Insight: Any evaluation of "alignment between model and human behavior" (personality, style, safety, domain-specific) can adopt the "self-learned discrete codes + OT distribution comparison" paradigm, which reflects group distribution structures better than aggregate scores.

Rating¶

Novelty: ⭐⭐⭐⭐⭐ Uses Rate-Distortion + UOT to comprehensively address the three C³ gaps in a clean methodology.

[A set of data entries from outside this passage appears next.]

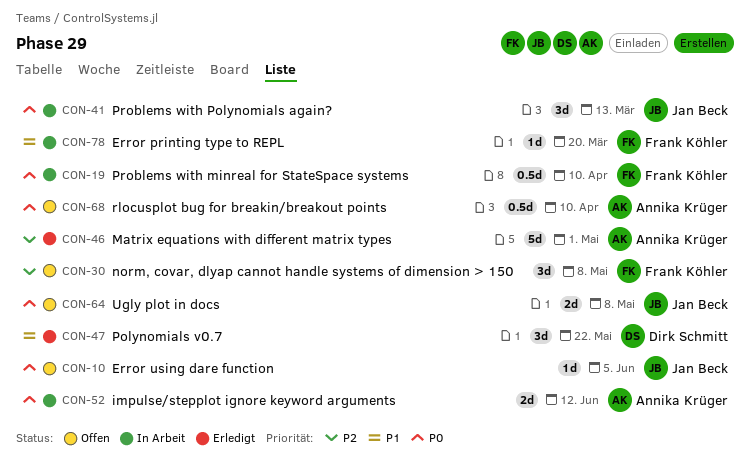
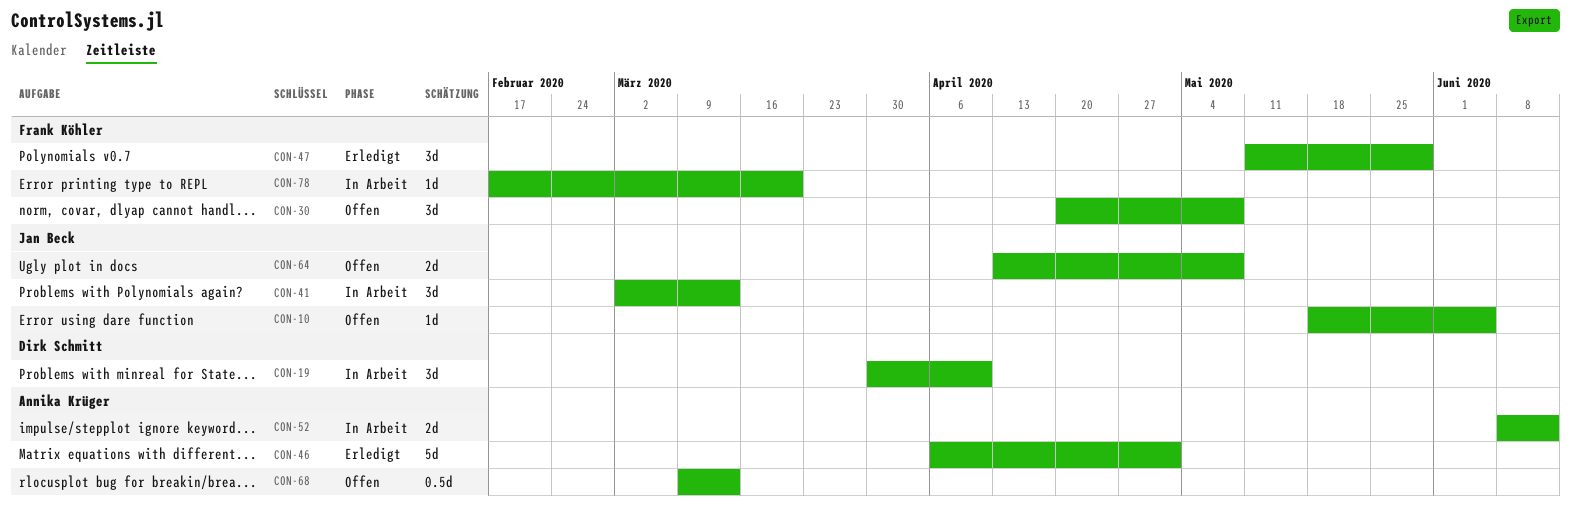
CON-19, owner: Frank Köhler -> Dirk Schmitt
CON-19, estimate: 0.5d -> 3d
CON-47, owner: Dirk Schmitt -> Frank Köhler
CON-47, due: May 22 -> May 29
CON-68, due: Apr 10 -> Mar 13

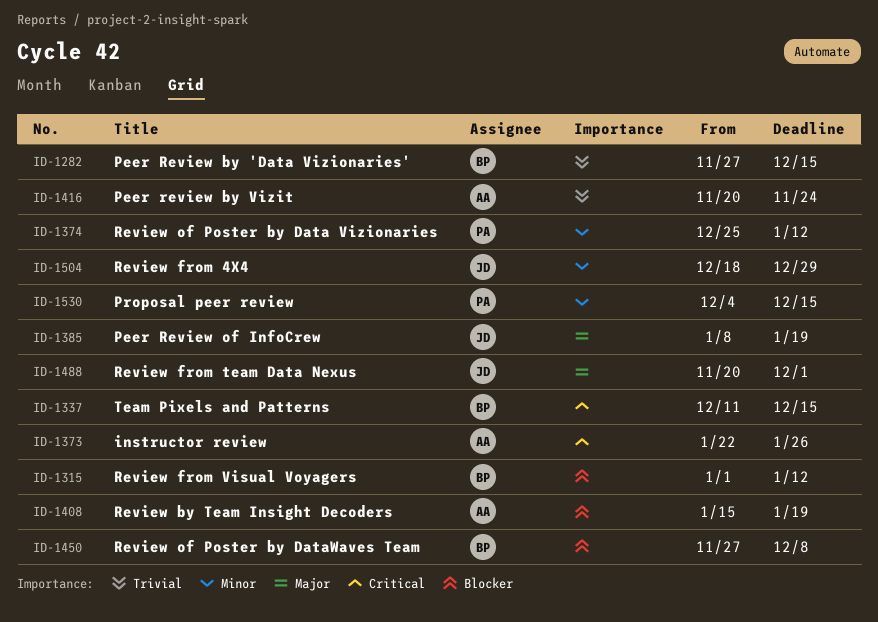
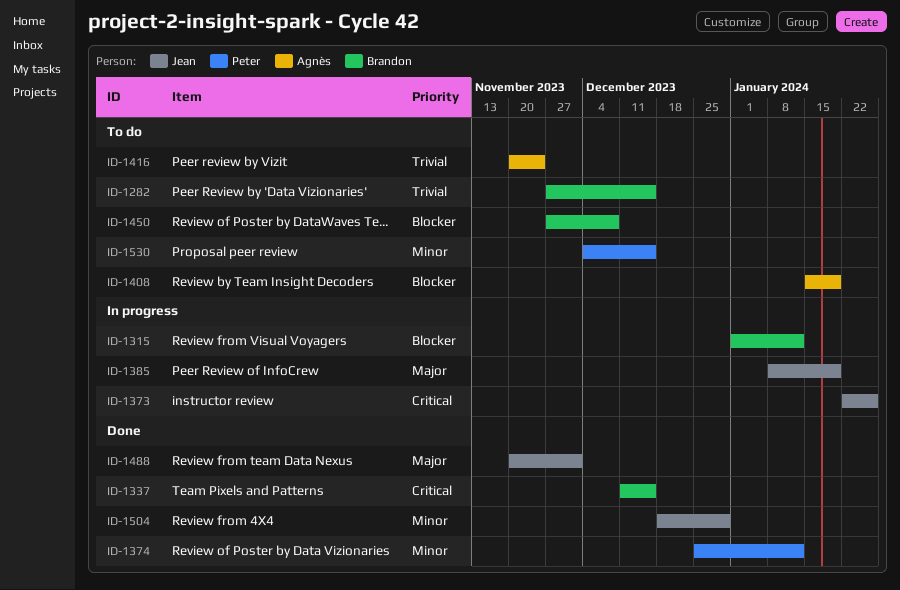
ID-1373, owner: Agnès -> Jean

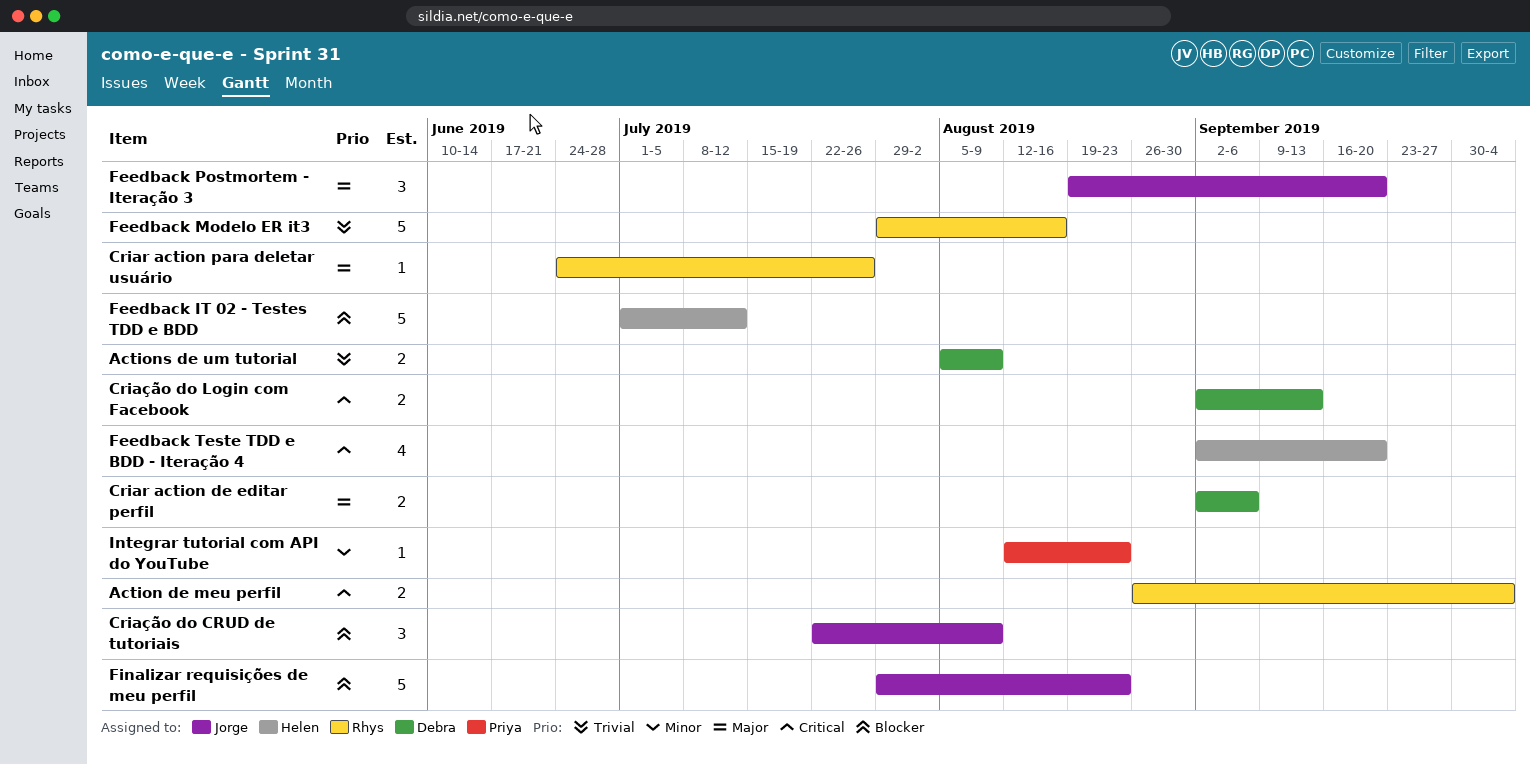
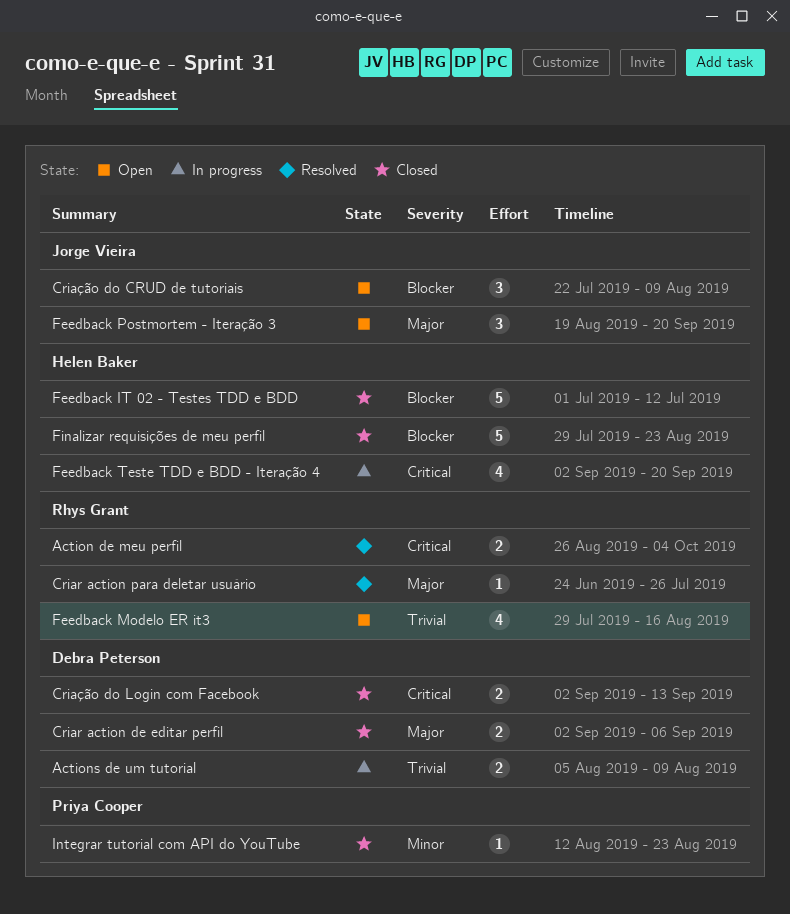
Feedback Modelo ER it3, estimate: 5 -> 4
Finalizar requisições de meu perfil, owner: Jorge Vieira -> Helen Baker

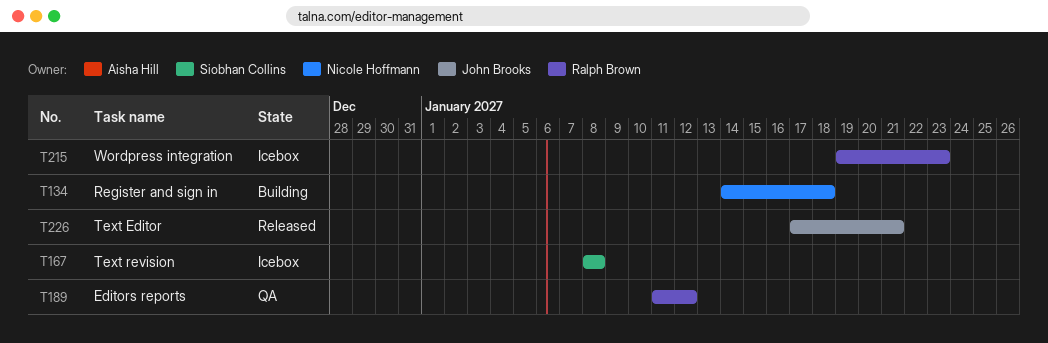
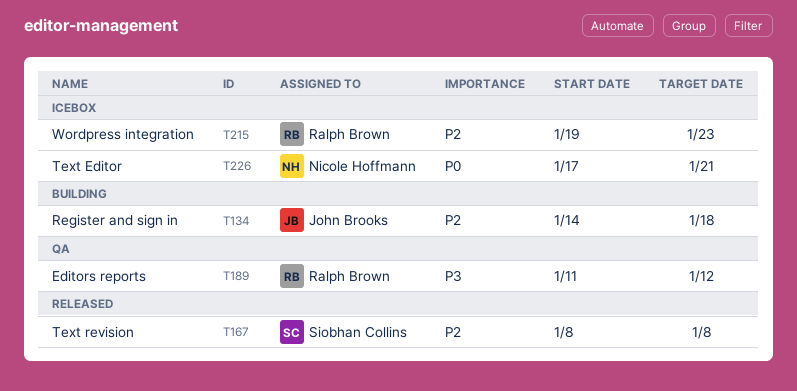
T134, owner: Nicole Hoffmann -> John Brooks
T167, status: Icebox -> Released
T226, status: Released -> Icebox
T226, owner: John Brooks -> Nicole Hoffmann

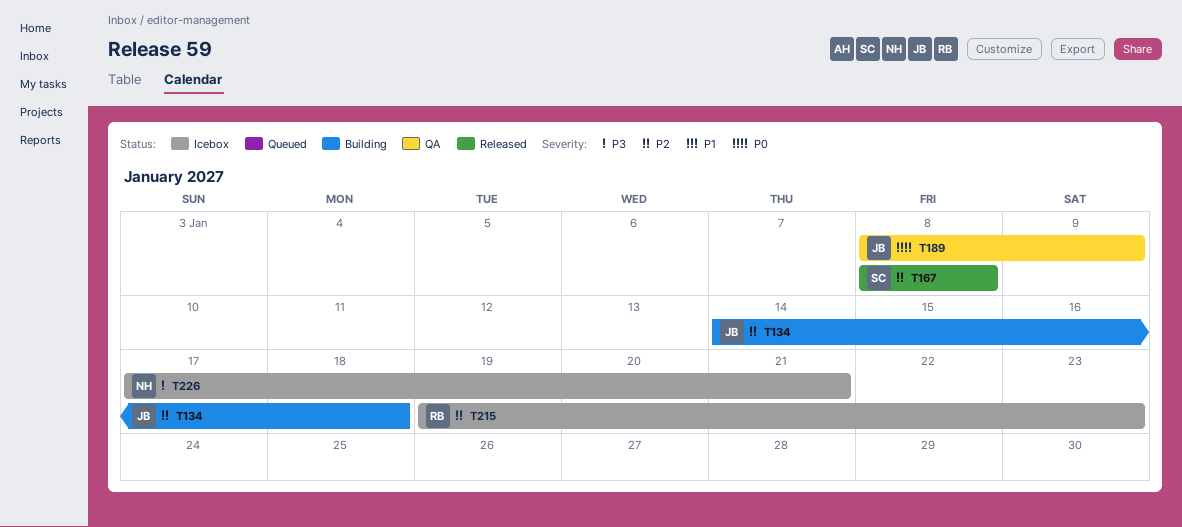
T189, owner: Ralph Brown -> John Brooks
T189, priority: P3 -> P0
T189, start: Jan 11 -> Jan 8
T189, due: Jan 12 -> Jan 9
T226, priority: P0 -> P3

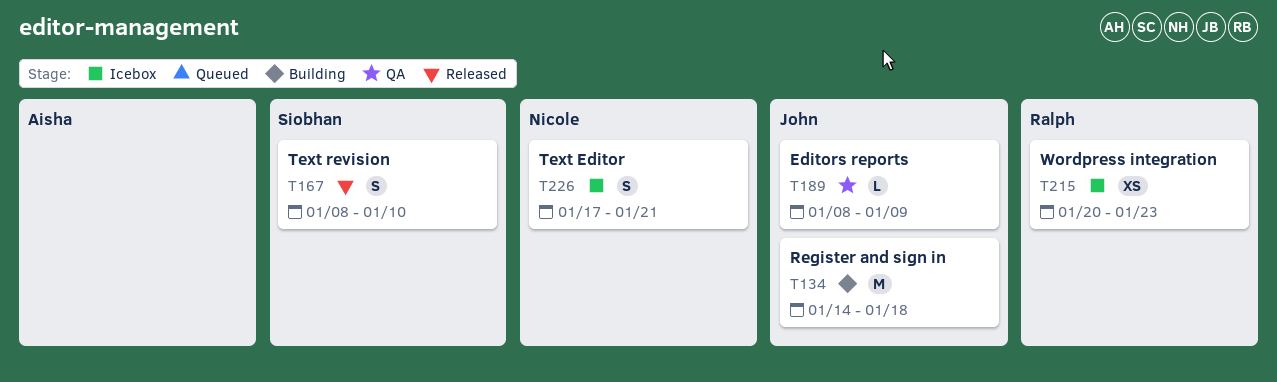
T167, due: Jan 8 -> Jan 10
T215, start: Jan 19 -> Jan 20

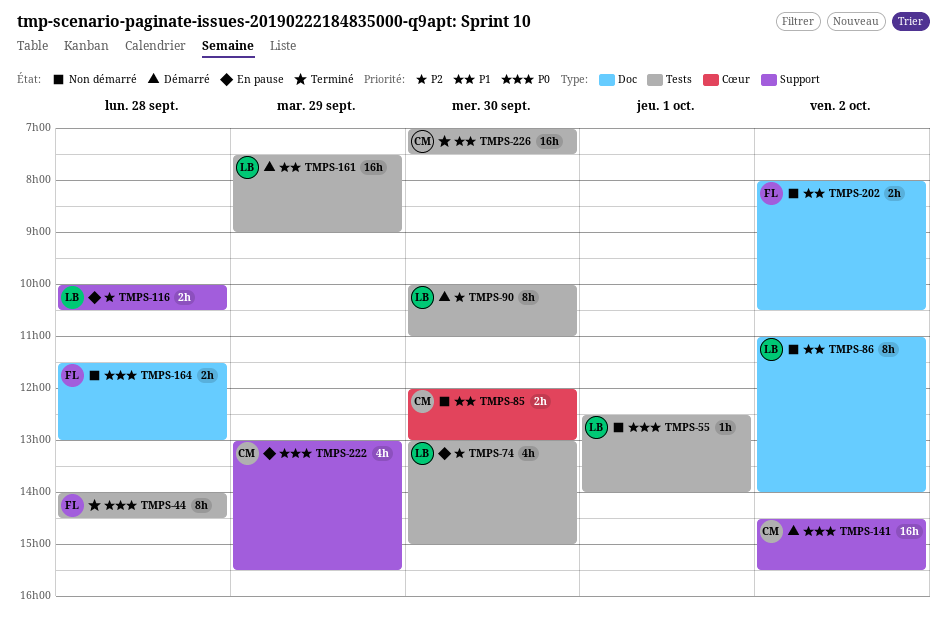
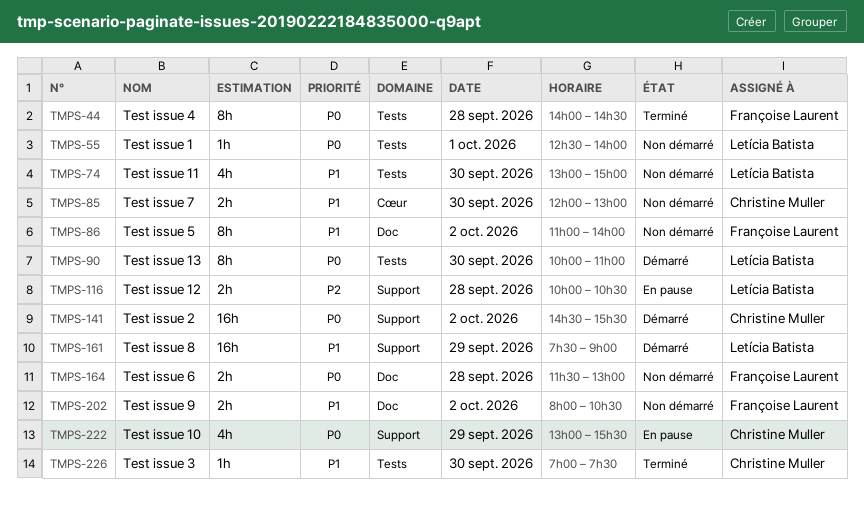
TMPS-74, status: En pause -> Non démarré
TMPS-74, priority: P2 -> P1
TMPS-86, owner: Letícia Batista -> Françoise Laurent
TMPS-90, priority: P2 -> P0
TMPS-161, label: Tests -> Support
TMPS-226, estimate: 16h -> 1h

Experimental Thoroughness: ⭐⭐⭐⭐ 12 LLMs × 4 Cultures × 5 Baselines + Reliability tests + Codebook visualization with a 15K document set; lacks "blind human evaluation of codebook quality."
Writing Quality: ⭐⭐⭐⭐⭐ The C³ framework is solid, and the mathematical derivations and algorithms are cohesive and reproducible.
Value: ⭐⭐⭐⭐⭐ Provides a truly scalable framework for LLM cultural alignment evaluation; the DOVE Set itself is a scarce resource with significant drive for the alignment community.